Nature Communications (May 2025)

CellFM: a large-scale foundation model pre-trained on transcriptomics of 100 million human cells

  • Yuansong Zeng,
  • Jiancong Xie,
  • Ningyuan Shangguan,
  • Zhuoyi Wei,
  • Wenbing Li,
  • Yun Su,
  • Shuangyu Yang,
  • Chengyang Zhang,
  • Jinbo Zhang,
  • Nan Fang,
  • Hongyu Zhang,
  • Yutong Lu,
  • Huiying Zhao,
  • Jue Fan,
  • Weijiang Yu,
  • Yuedong Yang

DOI
https://doi.org/10.1038/s41467-025-59926-5
Journal volume & issue
Vol. 16, no. 1
pp. 1 – 17

Abstract

Read online

Abstract Single-cell sequencing provides transcriptomic profiling at single-cell resolution, uncovering cellular heterogeneity with unprecedented precision.
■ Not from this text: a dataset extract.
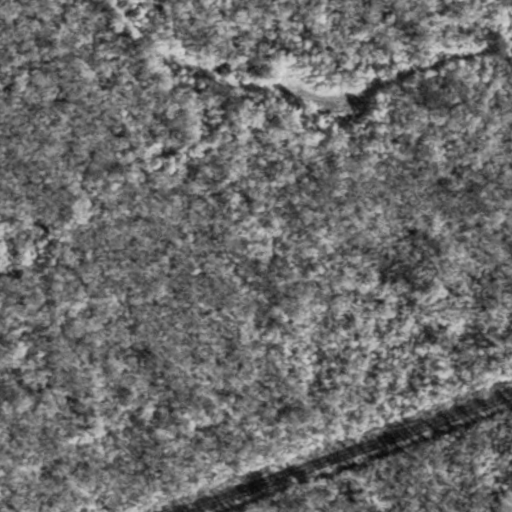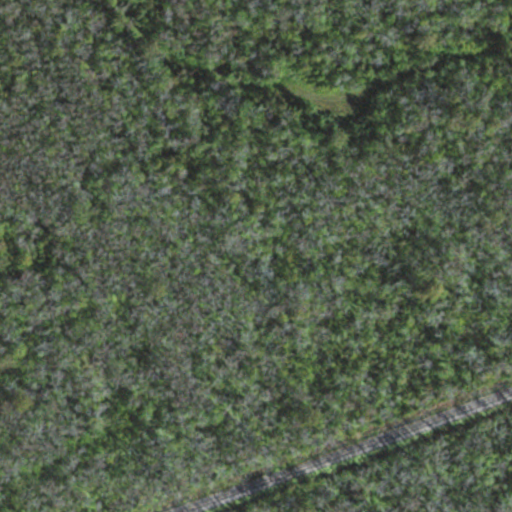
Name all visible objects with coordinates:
railway: (340, 450)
Yet, current single cell data analysis suffers from the inherent data noises, batch effects, and sparsity, highlighting the requirement of a unified model to represent cellular states. To circumvent this problem, many recent efforts focus on training single-cell foundation models based on large datasets. However, current human foundation models are still limited by the sizes of training data and model parameters. Here, we have collected a diverse dataset of 100 million human cells, on which we train a single-cell foundation model (CellFM) containing 800 million parameters. To balance efficiency and performance, the model is trained through a modified RetNet framework on the MindSpore. Extensive experiments have shown that CellFM outperforms existing models in cell annotation, perturbation prediction, gene function prediction, and gene-gene relationship capturing.